In the KDE-Special version the extra 3D graphics drivers from nvidia and AMD and the Steam-client are already preinstalled.

An updated release of the stable Kanotix was presented at LinuxTag 2014 in Berlin.

====Kanotix-Spitfire-2014-2016====

Kanotix Spitfire is based on Debian 8 ("Jessie"). Several Kanotix-LinuxTag images for 32 and 64 bit were offered for download.

After the Release of Debian GNU/Linux 8.0 (2015-04-26) a reset of the "nightly builds" with the official Debian kernel-version 3.16.7 started Kanotix-Spitfire as a "rolling release" of the current stable Kanotix. The Images are maintained by developer Kano and offered for download "Kanotix Downloads" and on kanotix.acritox.com
The latest Kanotix modification of Kanotix-Spitfire has been presented at OpenRheinRuhr 2015 in Oberhausen.

====Kanotix-Steelfire-2017-2019====

Kanotix Steelfire is based on current stable Debian 9 ("Stretch").
Two months after the Release of Debian GNU/Linux 9.0 (2017-06-17) the first iso-images of Kanotix-steelfire-nightly-LXDE were released. The KDE-modification of Kanotix-Spitfire was releast and presented later at OpenRheinRuhr 2017 in Oberhausen. (2017-11-4/5)
All Images of "Kanotix-Steelfire" are available as KDE and LXDE versions in 32 and 64 bit.

====Kanotix-Silverfire-2019-2020====

Kanotix-Silverfire is based on Debian 10 ("Buster"). Just like its Debian base Kanotix-Silverfire was in the "testing"-mode. Some "previews" with KDE and LXDE in 32- and 64-bit variants are linked on the homepage. With the Release of Debian-10 (Buster), Kanotix-Silverfire became stable too.

====Kanotix-Slowfire-2024====

Kanotix-Slowfire is a edition based on Debian 12 ("Bookworm"). Just like the earlier Kanotix-Images the Nightly-Builds are released in 5 versions: The KDE and LXDE desktop environment, both in 64 and 32 Bit and the small Kanotix-Image -eeepc4G. In the KANOTIX tradition of rolling-release the Nightly-builds are automated builds every night of the latest development and the latest packages from the repositories. New is the Calamares-Installer (now in test version), wayland, refind, the current LibreOffice and a new kernel (6.6-13.1).
********************
Your goal
Please return the part of the Kanotix text that opens with the words containing "An updated release" and closes with "2015 in Oberhausen.", copied word for word. The entries that follow have nothing to do with the Kanotix text.

Extracted material
********************
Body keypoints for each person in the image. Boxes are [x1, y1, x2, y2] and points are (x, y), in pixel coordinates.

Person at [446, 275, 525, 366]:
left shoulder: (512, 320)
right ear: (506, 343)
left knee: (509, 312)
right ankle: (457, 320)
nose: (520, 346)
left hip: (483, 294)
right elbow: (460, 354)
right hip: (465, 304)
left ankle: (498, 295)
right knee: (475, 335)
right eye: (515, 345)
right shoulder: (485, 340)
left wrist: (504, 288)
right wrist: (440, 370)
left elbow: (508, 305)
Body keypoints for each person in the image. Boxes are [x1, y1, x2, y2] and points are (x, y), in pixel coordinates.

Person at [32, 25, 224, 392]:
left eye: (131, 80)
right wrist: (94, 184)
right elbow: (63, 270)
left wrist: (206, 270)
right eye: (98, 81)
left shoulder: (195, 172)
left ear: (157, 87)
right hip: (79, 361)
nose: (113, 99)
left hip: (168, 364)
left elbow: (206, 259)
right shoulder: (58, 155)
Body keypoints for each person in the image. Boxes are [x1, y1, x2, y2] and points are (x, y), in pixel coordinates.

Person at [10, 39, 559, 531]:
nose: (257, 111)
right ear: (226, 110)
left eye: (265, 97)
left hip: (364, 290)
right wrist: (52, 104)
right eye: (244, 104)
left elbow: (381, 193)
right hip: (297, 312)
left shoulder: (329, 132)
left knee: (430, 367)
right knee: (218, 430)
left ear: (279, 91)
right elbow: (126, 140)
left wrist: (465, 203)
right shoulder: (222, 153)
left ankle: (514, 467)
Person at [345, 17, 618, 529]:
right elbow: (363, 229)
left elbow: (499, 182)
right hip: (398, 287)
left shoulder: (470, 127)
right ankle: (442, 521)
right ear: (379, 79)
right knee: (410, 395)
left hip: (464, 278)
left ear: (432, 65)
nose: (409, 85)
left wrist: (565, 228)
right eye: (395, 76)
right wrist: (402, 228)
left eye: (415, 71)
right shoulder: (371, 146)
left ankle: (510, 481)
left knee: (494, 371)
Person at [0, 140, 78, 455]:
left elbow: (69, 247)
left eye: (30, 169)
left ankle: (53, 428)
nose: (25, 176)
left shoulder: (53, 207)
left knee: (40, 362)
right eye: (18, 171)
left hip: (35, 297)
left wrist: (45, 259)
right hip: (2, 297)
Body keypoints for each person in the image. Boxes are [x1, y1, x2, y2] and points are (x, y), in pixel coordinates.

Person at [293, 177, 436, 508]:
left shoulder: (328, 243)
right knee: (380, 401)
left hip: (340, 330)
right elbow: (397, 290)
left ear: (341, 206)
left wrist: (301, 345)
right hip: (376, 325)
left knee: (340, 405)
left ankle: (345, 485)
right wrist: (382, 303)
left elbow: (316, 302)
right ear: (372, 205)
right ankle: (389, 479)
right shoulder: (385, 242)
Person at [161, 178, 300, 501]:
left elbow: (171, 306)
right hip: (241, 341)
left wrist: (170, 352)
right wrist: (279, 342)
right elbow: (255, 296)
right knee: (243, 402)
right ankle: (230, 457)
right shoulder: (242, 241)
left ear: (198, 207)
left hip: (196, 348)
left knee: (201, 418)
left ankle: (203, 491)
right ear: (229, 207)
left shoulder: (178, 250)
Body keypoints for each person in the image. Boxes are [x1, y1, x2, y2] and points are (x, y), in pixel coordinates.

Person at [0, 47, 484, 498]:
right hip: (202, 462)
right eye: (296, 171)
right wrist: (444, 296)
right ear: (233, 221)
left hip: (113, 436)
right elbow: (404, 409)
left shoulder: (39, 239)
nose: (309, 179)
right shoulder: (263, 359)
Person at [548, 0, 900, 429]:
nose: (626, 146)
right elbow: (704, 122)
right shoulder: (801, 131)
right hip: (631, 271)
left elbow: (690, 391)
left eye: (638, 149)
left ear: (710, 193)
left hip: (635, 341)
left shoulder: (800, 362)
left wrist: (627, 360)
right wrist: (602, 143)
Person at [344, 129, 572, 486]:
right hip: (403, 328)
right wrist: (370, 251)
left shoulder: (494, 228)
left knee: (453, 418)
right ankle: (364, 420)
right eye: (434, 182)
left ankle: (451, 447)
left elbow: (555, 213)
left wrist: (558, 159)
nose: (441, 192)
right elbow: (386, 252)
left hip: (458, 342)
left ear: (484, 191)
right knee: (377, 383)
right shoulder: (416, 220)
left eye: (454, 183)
********************
Answer to the exercise
An updated release of the stable Kanotix was presented at LinuxTag 2014 in Berlin.

====Kanotix-Spitfire-2014-2016====

Kanotix Spitfire is based on Debian 8 ("Jessie"). Several Kanotix-LinuxTag images for 32 and 64 bit were offered for download.

After the Release of Debian GNU/Linux 8.0 (2015-04-26) a reset of the "nightly builds" with the official Debian kernel-version 3.16.7 started Kanotix-Spitfire as a "rolling release" of the current stable Kanotix. The Images are maintained by developer Kano and offered for download "Kanotix Downloads" and on kanotix.acritox.com
The latest Kanotix modification of Kanotix-Spitfire has been presented at OpenRheinRuhr 2015 in Oberhausen.